Q. I’m interested in my local hospital. How can I find out how many drug-related ED visits it had?

A. DAWN cannot release data for individual hospitals. This is because DAWN collects data about a sensitive topic (drug abuse) from confidential patient medical records. Under Section 501(n) of the Public Health Service Act (42 U.S.C. 290aa) DAWN data can only be used for the purpose for which it was collected and identifiable information cannot be released without consent. For this reason, all data are aggregated for reporting at the metropolitan area or national level.

Q. Could DAWN data be used to identify people who come to emergency rooms die because of drug use?

A. No. Federal laws prohibit release of information that would identify an individual in DAWN data. DAWN does not collect any direct identifiers for individual patients or decedents. That is, we do not collect names, medical record numbers, addresses, dates of birth, or social security numbers. To further protect individuals from the chance of being identified based on other data items, we do not provide raw data files for public use; do not publish data for a specific hospital; publish only aggregated metropolitan area or national data; and suppress table cells (i.e., delete the data) when there are so few cases that an individual might be identified from available information. Detailed information can be found under the Privacy and Confidentiality section of this website.

Q. What is the difference between a city and a metropolitan area?

A. A metropolitan area is an area comprising a relatively large core city or cities and the adjacent geographic areas. Conceptually, these areas are integrated social and economic units with a large population nucleus. A metropolitan area can comprise one county or many, and can cross state boundaries.

Q. How do you define a metropolitan area?

A. We rely on the boundaries of metropolitan areas as defined by the Office of Management and Budget (OMB), based on data from the decennial Census.

A. The current New DAWN ED sample is based on the definitions of the Metropolitan Statistical Areas issued by the Office of Management and Budget (OMB) in 2003, which are based on the 2000 decennial Census. A metropolitan area can comprise one county or many, and can cross state boundaries. A listing of the metropolitan areas reported on by covered by DAWN, and their components, can be found in Table 1.2.

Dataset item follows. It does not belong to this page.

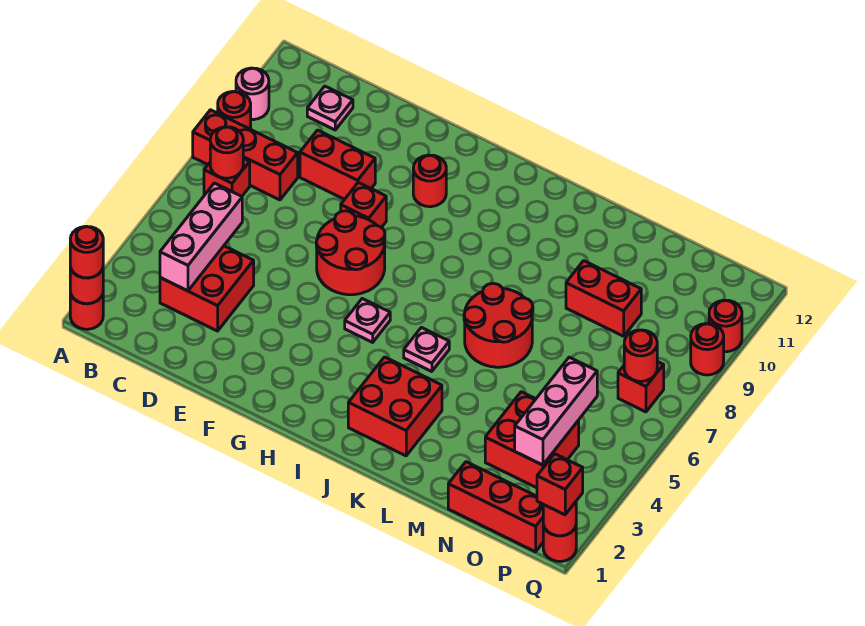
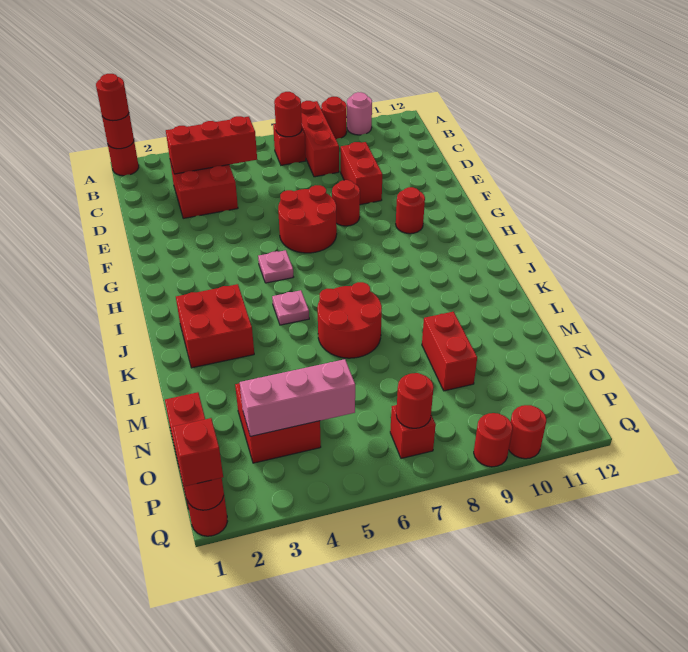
pink 1x3 brick [160,183,242,291] -> red 1x3 brick [166,116,257,174]
pink 1x1 plate [307,86,353,130] -> none
red 1x1 brick [341,182,386,228] -> red 1x1 round brick [332,180,360,226]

Q. What metropolitan areas does DAWN include?

A. These are shown in the map at http://DAWNinfo.samhsa.gov/.

Q. Can DAWN produce estimates for rural or suburban areas?

A. No, the DAWN sample of hospitals can produce estimates for the Nation and for selected metropolitan areas. It cannot produce estimates for rural areas.

Q. How many medical examiner/coroner jurisdictions participate in DAWN and where are they?

A. This number varies from year to year. To find this information for the most recent year, see DAWN Mortality.

Q. What is the difference between a medical examiner and a coroner?

A. Most medical examiners are licensed physicians or forensic pathologists, and are generally appointed (rather than elected). They may have jurisdiction over a county, district, or entire state. Unlike medical examiners, coroners need not be physicians; usually the only prerequisite for serving as a coroner is that the individual be more than 18 years of age and a resident of the county or district to be served. Coroners are typically elected rather than appointed. They may have jurisdiction over counties or districts within states.